Set down the following lines word for word, starting at the line containing "state / province: KwaZulu-Natal" and ending with the final line of the records, both included.
**** DATA PROVIDED ****
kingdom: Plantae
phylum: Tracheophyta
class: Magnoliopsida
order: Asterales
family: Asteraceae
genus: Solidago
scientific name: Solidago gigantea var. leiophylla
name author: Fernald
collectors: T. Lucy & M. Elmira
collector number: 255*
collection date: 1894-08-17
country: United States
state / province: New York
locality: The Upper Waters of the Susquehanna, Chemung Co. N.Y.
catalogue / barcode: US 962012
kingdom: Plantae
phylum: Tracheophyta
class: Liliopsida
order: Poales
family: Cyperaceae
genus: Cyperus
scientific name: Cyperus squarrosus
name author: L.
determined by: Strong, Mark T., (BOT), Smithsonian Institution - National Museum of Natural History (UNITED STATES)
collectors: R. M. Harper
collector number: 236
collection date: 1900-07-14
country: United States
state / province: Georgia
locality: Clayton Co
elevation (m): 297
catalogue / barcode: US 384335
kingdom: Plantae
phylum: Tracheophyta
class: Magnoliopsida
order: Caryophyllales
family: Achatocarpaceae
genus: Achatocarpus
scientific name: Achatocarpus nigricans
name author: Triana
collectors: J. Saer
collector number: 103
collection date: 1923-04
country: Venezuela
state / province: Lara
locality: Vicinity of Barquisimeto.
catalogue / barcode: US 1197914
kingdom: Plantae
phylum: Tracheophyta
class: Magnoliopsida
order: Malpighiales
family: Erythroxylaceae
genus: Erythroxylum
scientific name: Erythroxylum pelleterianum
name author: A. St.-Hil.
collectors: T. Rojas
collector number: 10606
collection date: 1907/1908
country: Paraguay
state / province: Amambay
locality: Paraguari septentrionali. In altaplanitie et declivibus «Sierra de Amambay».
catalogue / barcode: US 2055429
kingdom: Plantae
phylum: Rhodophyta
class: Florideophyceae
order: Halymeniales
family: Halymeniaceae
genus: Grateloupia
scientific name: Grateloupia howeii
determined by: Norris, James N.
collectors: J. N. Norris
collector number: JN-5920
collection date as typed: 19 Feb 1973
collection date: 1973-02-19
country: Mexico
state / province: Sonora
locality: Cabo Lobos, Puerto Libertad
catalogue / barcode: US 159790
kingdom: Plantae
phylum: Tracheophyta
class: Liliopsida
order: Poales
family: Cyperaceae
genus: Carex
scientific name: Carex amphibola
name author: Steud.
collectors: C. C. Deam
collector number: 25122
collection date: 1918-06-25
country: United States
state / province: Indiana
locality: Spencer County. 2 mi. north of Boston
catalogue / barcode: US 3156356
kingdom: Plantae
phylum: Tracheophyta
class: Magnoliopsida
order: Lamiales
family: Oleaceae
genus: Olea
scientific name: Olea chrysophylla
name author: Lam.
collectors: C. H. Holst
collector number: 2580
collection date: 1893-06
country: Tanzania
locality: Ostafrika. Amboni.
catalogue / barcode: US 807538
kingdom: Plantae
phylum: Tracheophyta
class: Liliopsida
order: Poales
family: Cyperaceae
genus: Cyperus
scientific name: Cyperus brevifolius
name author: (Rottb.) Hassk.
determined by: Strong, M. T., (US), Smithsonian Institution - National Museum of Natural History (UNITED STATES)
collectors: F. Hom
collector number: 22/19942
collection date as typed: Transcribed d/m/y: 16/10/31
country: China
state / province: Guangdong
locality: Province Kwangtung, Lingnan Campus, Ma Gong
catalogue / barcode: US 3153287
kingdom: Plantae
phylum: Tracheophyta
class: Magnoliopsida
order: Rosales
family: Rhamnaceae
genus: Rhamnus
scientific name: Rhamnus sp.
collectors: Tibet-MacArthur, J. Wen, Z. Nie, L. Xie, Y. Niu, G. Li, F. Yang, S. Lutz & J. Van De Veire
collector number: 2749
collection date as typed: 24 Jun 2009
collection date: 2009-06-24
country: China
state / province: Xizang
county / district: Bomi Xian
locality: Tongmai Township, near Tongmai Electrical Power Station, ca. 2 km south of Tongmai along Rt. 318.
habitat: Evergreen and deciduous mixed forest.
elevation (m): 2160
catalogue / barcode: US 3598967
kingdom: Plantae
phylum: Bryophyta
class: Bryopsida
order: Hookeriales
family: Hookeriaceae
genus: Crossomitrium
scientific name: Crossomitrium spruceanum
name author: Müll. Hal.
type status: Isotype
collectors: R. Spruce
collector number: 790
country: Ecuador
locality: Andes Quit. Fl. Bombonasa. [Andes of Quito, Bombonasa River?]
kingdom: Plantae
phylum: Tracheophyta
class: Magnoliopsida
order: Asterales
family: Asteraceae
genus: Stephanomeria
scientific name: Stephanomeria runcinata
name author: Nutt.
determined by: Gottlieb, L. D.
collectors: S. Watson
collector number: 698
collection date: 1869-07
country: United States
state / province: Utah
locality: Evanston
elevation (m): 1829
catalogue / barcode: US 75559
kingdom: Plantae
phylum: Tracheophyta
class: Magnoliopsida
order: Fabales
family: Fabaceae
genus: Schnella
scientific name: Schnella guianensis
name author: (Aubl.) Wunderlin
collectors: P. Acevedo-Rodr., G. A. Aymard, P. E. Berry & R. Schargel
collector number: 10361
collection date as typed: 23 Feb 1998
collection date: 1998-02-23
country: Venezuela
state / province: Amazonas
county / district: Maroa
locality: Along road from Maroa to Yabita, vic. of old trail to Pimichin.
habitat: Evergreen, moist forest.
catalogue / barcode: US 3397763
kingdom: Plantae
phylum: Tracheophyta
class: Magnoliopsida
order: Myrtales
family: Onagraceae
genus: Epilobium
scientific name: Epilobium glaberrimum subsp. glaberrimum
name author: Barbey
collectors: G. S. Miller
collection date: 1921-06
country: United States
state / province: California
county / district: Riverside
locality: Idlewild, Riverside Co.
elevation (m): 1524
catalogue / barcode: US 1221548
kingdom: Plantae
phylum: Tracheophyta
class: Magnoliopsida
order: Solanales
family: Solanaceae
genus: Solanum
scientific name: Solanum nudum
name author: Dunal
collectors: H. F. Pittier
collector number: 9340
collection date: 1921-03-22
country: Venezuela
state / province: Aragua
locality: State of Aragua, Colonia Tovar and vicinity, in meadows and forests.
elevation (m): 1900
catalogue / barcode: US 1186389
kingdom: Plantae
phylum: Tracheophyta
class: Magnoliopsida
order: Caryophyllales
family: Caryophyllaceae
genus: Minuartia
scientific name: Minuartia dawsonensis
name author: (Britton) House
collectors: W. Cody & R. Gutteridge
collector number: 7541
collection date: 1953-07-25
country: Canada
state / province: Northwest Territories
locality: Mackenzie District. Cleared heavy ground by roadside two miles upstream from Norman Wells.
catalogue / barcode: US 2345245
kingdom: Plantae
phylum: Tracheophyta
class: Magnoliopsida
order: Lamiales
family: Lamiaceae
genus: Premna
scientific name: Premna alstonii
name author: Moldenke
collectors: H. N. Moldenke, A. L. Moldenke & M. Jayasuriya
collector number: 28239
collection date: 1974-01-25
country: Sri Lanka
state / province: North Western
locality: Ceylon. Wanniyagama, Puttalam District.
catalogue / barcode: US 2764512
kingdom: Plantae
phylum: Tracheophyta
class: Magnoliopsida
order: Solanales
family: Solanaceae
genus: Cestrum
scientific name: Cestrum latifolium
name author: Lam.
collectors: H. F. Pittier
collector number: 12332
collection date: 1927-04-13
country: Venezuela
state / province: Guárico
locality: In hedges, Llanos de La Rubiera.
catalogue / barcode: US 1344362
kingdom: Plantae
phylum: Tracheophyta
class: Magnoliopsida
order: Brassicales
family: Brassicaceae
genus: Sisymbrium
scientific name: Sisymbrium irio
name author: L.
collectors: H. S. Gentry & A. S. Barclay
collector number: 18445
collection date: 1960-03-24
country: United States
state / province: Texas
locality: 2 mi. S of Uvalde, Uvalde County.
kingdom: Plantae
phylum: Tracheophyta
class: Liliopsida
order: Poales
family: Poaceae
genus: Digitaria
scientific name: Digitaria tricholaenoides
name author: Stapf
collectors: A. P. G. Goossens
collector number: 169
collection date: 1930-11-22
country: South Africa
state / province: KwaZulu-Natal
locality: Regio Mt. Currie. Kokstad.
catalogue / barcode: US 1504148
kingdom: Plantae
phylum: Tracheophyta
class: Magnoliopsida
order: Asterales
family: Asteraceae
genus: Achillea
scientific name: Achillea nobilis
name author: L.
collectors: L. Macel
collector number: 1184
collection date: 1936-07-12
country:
****
## OUTPUT FOR THIS TASK:
state / province: KwaZulu-Natal
locality: Regio Mt. Currie. Kokstad.
catalogue / barcode: US 1504148
kingdom: Plantae
phylum: Tracheophyta
class: Magnoliopsida
order: Asterales
family: Asteraceae
genus: Achillea
scientific name: Achillea nobilis
name author: L.
collectors: L. Macel
collector number: 1184
collection date: 1936-07-12
country:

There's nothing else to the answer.